Posted by in Tip of the week


Corporate wellness has been a huge trend for the last couple years. Many businesses have embraced this movement, integrating wellness programs to enhance the overall work experience of their employees. As with many new trends, there’s still fine-tuning that needs to be done. While the goal seems simple enough, there are a number of reasons why corporate wellness programs don’t always yield the desired results.

1. No incentive.

Companies are trying to figure out the right way to combat rising health issues and healthcare costs of employees. This is usually the motivation to implement a wellness program. While this makes sense from a business standpoint, there needs to be some incentive for employees too. Clear benefits and encouragement will help to incentivize employee participation. Some employers are now lowering employees’ healthcare contributions with rebates if they do participate in a wellness program.

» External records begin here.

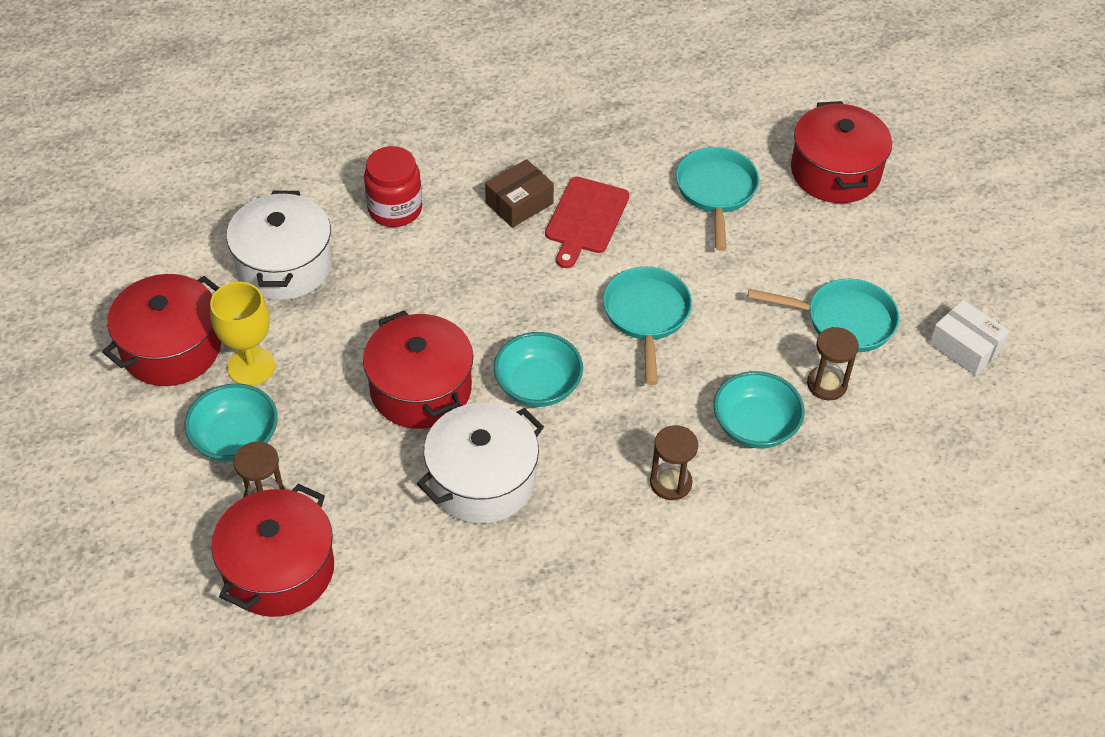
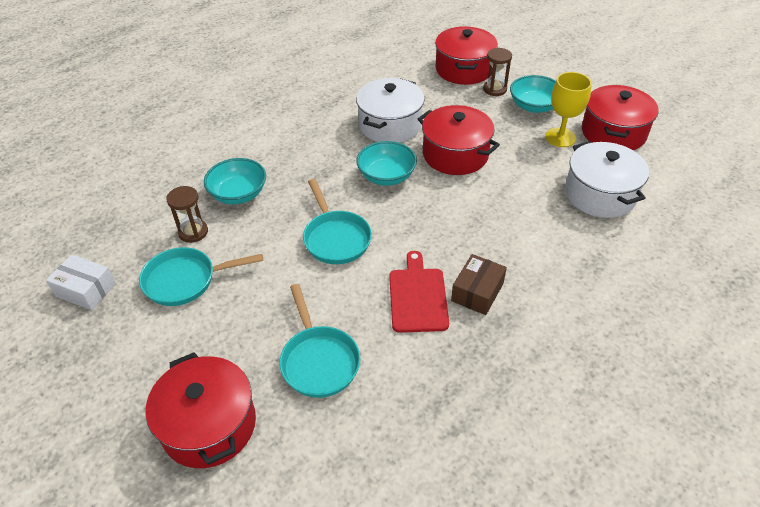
camera: 160 degrees right, 5 degrees down
red jar [364,146,422,227] -> none
brown hourglass [650,425,698,500] -> none

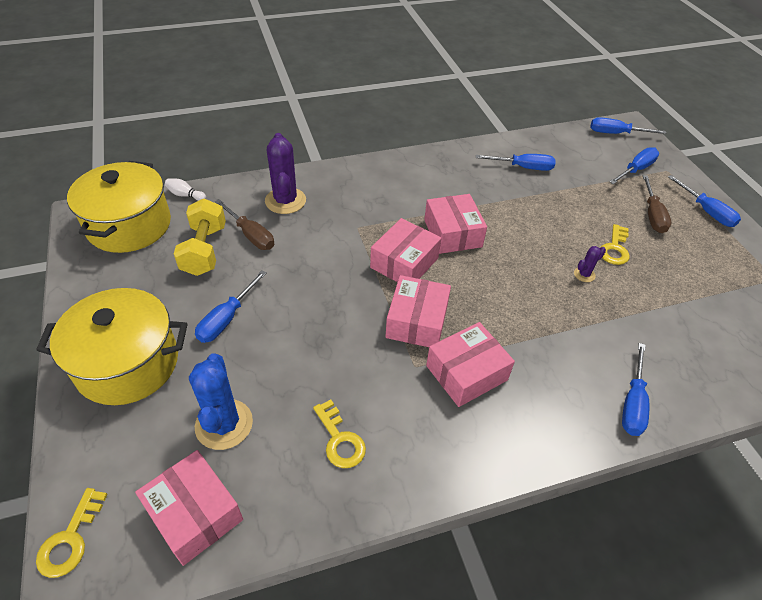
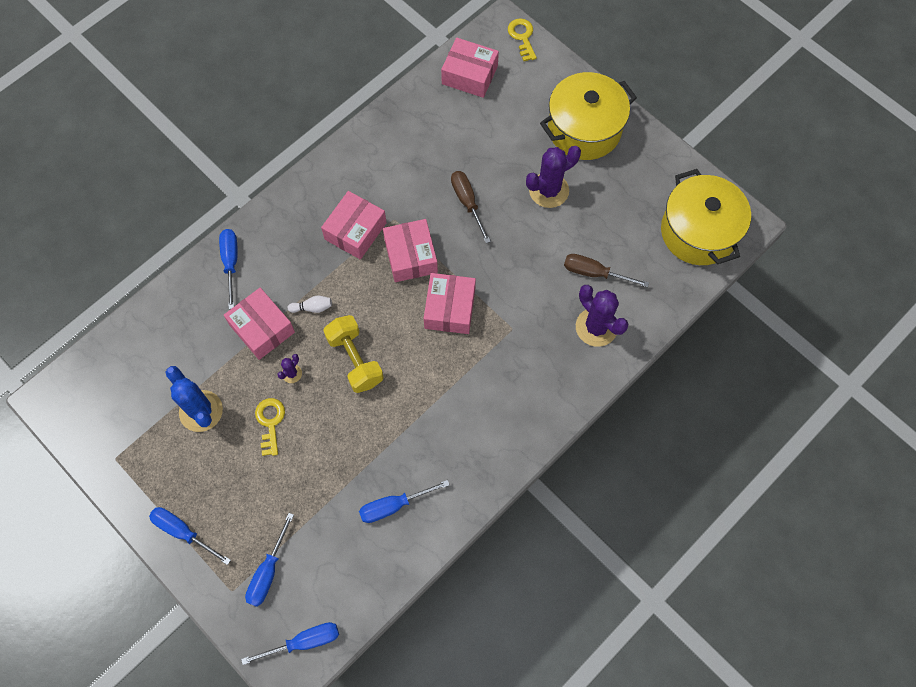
camera: 155 degrees right, 20 degrees up
white bowling pin [165,179,206,201] -> white bowling pin moved to [288,296,332,313]
yellow dumbbell [174,198,226,276] -> yellow dumbbell moved to [323,315,384,393]
blue cactus [189,353,253,450] -> blue cactus moved to [165,366,223,432]
blue screwdriver [195,270,267,343] -> purple cactus [526,146,581,208]
yellow key [313,399,366,468] -> none
pink box [424,194,487,254] -> pink box moved to [224,288,295,360]
brown screwdriver [642,175,671,233] -> brown screwdriver moved to [451,171,491,243]

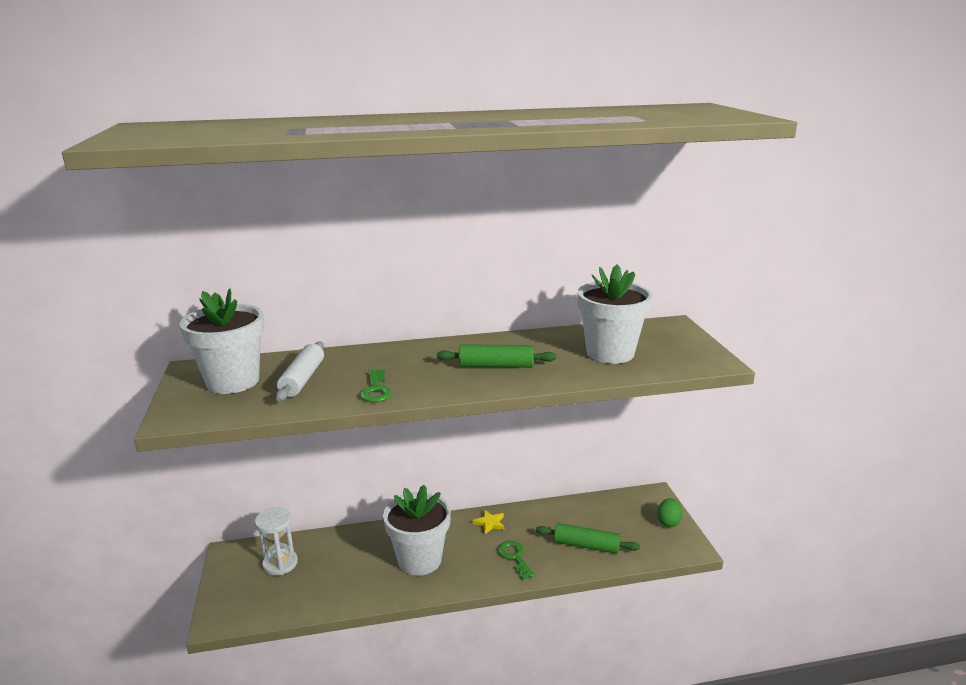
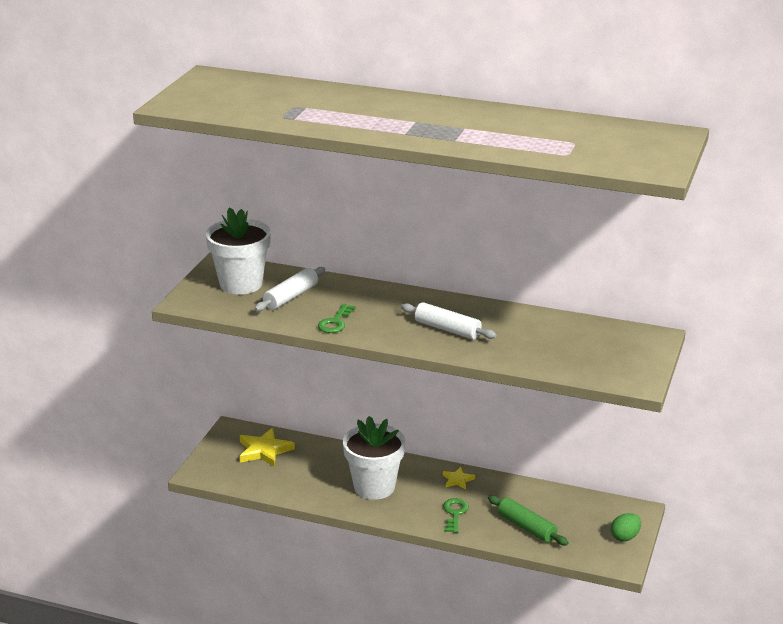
camera: 30 degrees right, 5 degrees up
white hourglass [255,507,298,576] -> yellow star [240,428,295,467]
green rolling pin [437,344,556,368] -> white rolling pin [401,302,497,339]
white flower pot [578,265,652,364] -> none

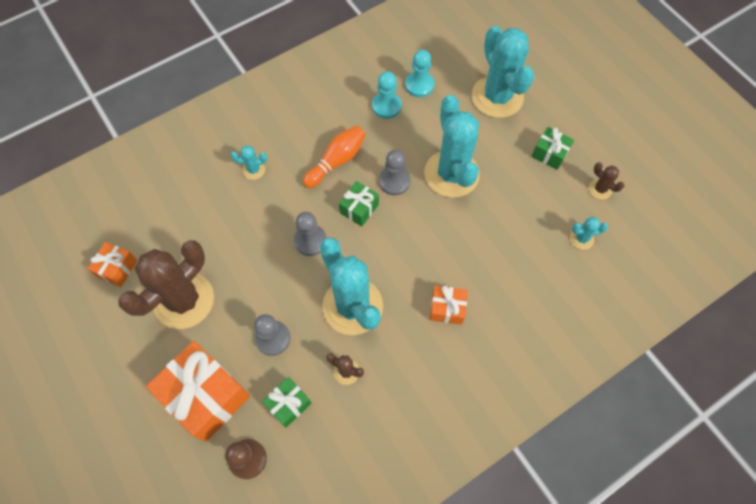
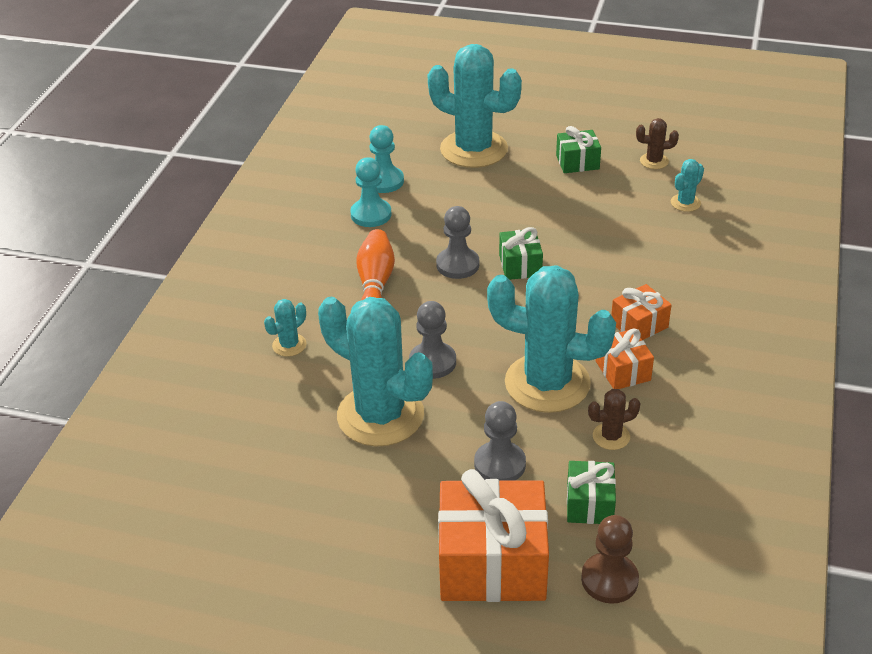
camera: 40 degrees left, 25 degrees down
orange gift [88,242,137,287] -> orange gift moved to [596,329,654,389]
brown cactus [118,240,214,329] -> none
green gift [339,181,379,227] -> green gift moved to [499,227,543,280]
turquoise cactus [424,95,480,198] -> turquoise cactus moved to [318,297,433,447]

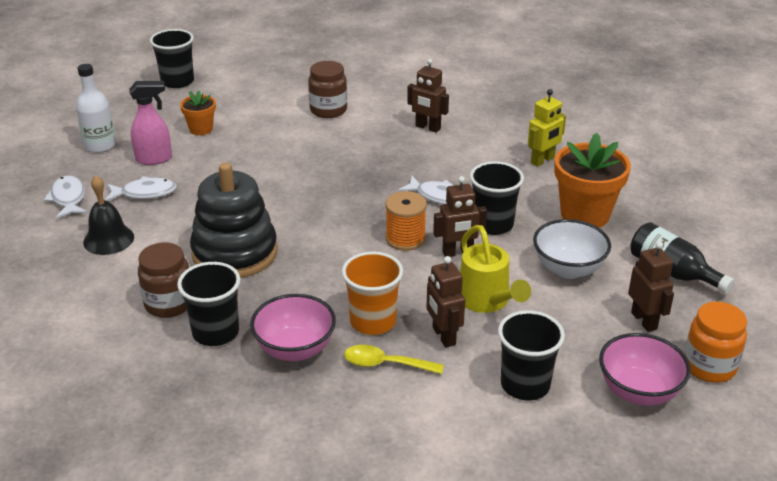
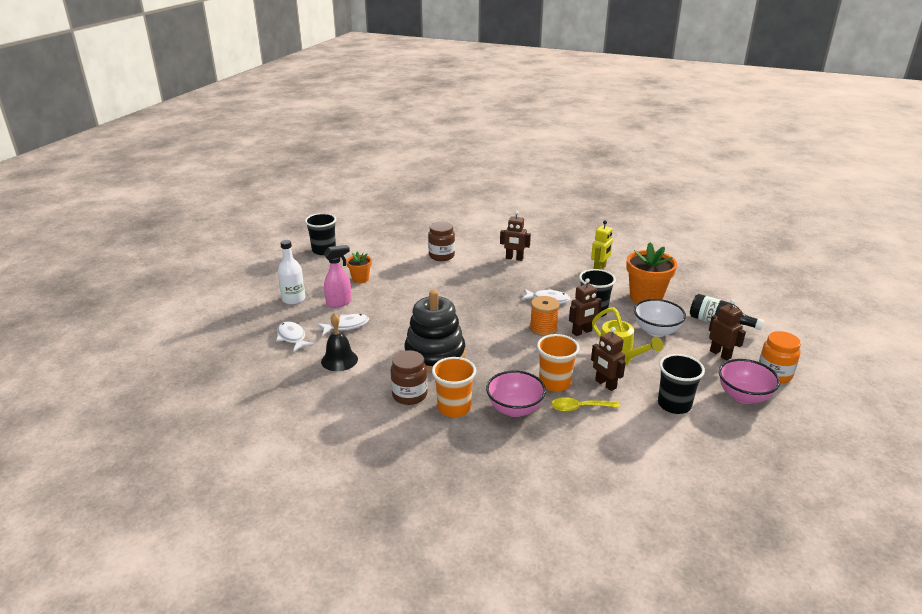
camera: 15 degrees left, 5 degrees down
black cup [177,262,240,346] -> orange cup [432,357,476,417]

2. Expecting quick results.

Chronic diseases, like heart disease, stroke and cancer, account for 75 percent of total healthcare costs. They are also the most preventable type of disease if you take steps to stop the progression. However, it’s important to remember that changing old habits doesn’t happen overnight. An employee wellness program must address the time it takes to change behaviors through consistent positive reinforcement. According to Behavior Design Guru B.J. Fogg, “Lasting behavior change won’t occur unless the person has the ability to feel successful.” Fogg says it’s critical to recognize employees’ successes to reinforce a belief that they can continue to be successful.

3. Too intrusive.

Some employee wellness programs involve personal health assessments that can feel very intrusive. Workplace diet or exercise-related programs aimed at weight loss are particularly challenging. While improving health is obviously a positive, employers must understand that there are privacy issues involved.

4. Treating everyone the same.

One employee has different health needs and requirements than the next. Some employees may be more reluctant in discussing their health publically than others. You have to understand the differences in your workforce and address each employee individually.

5. Having a one-way conversation.

Some companies are missing out on having conversations with employees about their well-being before prescribing a wellness program. Input and feedback from employees is vital in developing a wellness program that meets their health needs.

Like many ideas that seem fairly simple, the challenge often lies in the execution. Wellness programs can actually ask a lot of employees. They need to be incentivized, encouraged and treated as individuals. A good corporate wellness strategy will be a joint effort of the employee and the employer.